I'm not sure if this is supposed to be a comment on my post; if it was, then I agree, a capitalist doesn't have to be a natural person, but a corporate group (including the bourgeois state) can act as a capitalist. (Whereas the same doesn't seem to be true for the proletariat; the state can't act as a proletarian.)
To the OP: it's funny, you want to refute the 'co-ordinator class' theory in order to demonstrate that the USSR wasn't capitalist. The irony is, that the co-ordinator class theory was invented to refute the notion that the USSR was capitalist. If the co-ordinator class is a new class, it's not the bourgeoisie.
Here, I think, is where things get a bit vague.
The term "coordinator class", as far as I can tell, was first used by Albert, as Zoop mentioned before. That use (that horrible use that implies that filing reports is "empowering") is pretty much tangential to what we're discussing, though. I think the OP was talking about a "managerial" or perhaps "bureaucrat-collectivist" ruling class.

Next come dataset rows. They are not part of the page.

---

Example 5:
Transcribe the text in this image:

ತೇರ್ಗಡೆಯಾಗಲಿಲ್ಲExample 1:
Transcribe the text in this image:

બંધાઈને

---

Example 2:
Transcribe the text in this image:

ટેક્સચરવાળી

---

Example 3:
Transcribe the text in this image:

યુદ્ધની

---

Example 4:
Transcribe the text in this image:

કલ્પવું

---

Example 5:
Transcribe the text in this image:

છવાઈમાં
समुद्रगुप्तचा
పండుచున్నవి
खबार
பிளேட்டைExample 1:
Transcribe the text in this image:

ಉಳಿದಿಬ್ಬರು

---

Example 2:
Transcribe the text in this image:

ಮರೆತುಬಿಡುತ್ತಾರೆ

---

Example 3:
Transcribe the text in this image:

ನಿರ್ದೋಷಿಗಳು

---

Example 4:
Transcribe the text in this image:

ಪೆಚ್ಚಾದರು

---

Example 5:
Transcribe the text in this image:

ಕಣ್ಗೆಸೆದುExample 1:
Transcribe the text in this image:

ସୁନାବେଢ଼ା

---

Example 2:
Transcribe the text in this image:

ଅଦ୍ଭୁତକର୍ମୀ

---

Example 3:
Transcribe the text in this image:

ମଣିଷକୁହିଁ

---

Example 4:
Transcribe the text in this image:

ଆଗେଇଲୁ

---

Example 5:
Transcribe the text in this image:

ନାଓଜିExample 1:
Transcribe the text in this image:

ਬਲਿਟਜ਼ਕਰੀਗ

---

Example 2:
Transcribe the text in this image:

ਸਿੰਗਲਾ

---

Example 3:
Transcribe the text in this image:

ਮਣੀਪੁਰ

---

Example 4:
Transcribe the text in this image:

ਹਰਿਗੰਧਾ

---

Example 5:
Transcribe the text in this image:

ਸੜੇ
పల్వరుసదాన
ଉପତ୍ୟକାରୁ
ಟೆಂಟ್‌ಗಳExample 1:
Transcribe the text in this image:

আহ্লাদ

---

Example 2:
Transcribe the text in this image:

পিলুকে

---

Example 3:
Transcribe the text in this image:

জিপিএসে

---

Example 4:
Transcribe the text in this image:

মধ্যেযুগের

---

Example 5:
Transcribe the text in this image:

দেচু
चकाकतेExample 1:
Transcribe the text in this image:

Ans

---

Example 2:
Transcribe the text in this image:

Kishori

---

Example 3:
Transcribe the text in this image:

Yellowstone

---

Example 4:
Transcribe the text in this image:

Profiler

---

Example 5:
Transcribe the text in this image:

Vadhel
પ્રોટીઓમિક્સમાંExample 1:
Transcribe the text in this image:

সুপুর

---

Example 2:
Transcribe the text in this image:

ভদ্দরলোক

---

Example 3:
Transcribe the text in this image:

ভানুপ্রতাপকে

Now, bureaucratic collectivism was, as you say, an attempt by dissident Trotskyist elements to explain the USSR as a non-capitalist society. The theory, one of the few theories from that time that have almost no serious adherents today, has three variants: bureaucratic collectivism is seen as either progressive relative to capitalism, as extremely similar, or as regressive, if not a sign of outright barbarism. So if that is what the OP had in mind, you're correct.

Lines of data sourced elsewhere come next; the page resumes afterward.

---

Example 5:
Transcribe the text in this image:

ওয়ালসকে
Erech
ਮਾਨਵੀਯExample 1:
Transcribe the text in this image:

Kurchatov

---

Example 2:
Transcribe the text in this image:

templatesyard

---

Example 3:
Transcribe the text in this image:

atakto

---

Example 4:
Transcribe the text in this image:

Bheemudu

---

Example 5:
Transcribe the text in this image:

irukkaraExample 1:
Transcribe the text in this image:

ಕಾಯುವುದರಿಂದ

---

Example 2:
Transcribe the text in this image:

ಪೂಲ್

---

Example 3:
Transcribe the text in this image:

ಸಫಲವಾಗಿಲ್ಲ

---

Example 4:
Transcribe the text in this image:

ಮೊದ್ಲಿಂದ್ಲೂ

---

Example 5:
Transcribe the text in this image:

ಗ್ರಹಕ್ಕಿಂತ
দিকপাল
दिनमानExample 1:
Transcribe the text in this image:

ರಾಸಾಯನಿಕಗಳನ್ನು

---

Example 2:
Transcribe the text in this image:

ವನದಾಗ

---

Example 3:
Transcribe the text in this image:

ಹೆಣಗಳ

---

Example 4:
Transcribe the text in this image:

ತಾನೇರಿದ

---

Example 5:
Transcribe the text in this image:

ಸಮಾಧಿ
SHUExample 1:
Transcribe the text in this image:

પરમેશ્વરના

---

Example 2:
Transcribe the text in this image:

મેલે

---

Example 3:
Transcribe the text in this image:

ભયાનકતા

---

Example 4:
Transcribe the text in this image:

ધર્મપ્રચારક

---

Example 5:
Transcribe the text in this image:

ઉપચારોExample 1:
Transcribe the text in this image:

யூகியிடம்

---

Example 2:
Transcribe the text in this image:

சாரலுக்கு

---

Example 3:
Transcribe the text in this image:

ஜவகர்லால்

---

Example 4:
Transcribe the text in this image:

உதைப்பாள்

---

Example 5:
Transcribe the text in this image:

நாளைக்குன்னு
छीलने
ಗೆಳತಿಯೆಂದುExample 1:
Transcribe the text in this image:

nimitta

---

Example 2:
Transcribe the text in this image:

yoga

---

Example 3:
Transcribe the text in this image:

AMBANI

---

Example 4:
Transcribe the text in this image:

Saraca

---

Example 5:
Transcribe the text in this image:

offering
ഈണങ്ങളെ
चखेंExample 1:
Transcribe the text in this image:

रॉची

The related notion of a "managerial class", however, is a bit more complicated. Sometimes it was used by Shachtmanists, who did not consider the USSR capitalist. Sometimes, though, it was used by people who thought that the USSR, the US under the New Deal, and Germany all shared a common social structure, a capitalism where the "managerial class" had usurped power from the powerless owners.
Blake's Baby
19th November 2015, 19:53
OK, I may be confusing Albert & Hahnel's 'co-ordinator class theory' with Shachtman's 'bureaucratic collectivist theory' and (particularly) Burnham's 'managerial class theory'.
In my defence, I'd say that some adherents of versions of the theory (Anarchists mostly influenced by Burnham) have a) failed to grasp the implications (USSR is a new form of economy) and b) mixed up all these theories themselves.
Anglo-Saxon Philistine
19th November 2015, 20:21
Are there many anarchists influenced by Burnham? It sounds like such a strange thing, but there you have it, a lot of anarchist influences are weird. In any case, it's not really surprising that people would get lost in all the "new class" theories; I have something of a historical interest in them as the tendency I sympathise with grew out of the Draper-led YPSL, but even then I keep finding these obscure theories and theoreticians. It's a real bureaucratic-collectivist jungle out there.
Blake's Baby
19th November 2015, 20:57
I don't know if there are 'many. There are certainly some. Go to LibCom and poke around, and you can probably find evidence of these theories lurking about.
Most Anarchists (of whatever stripe) argue that the Soviet Union was state capitalist of course.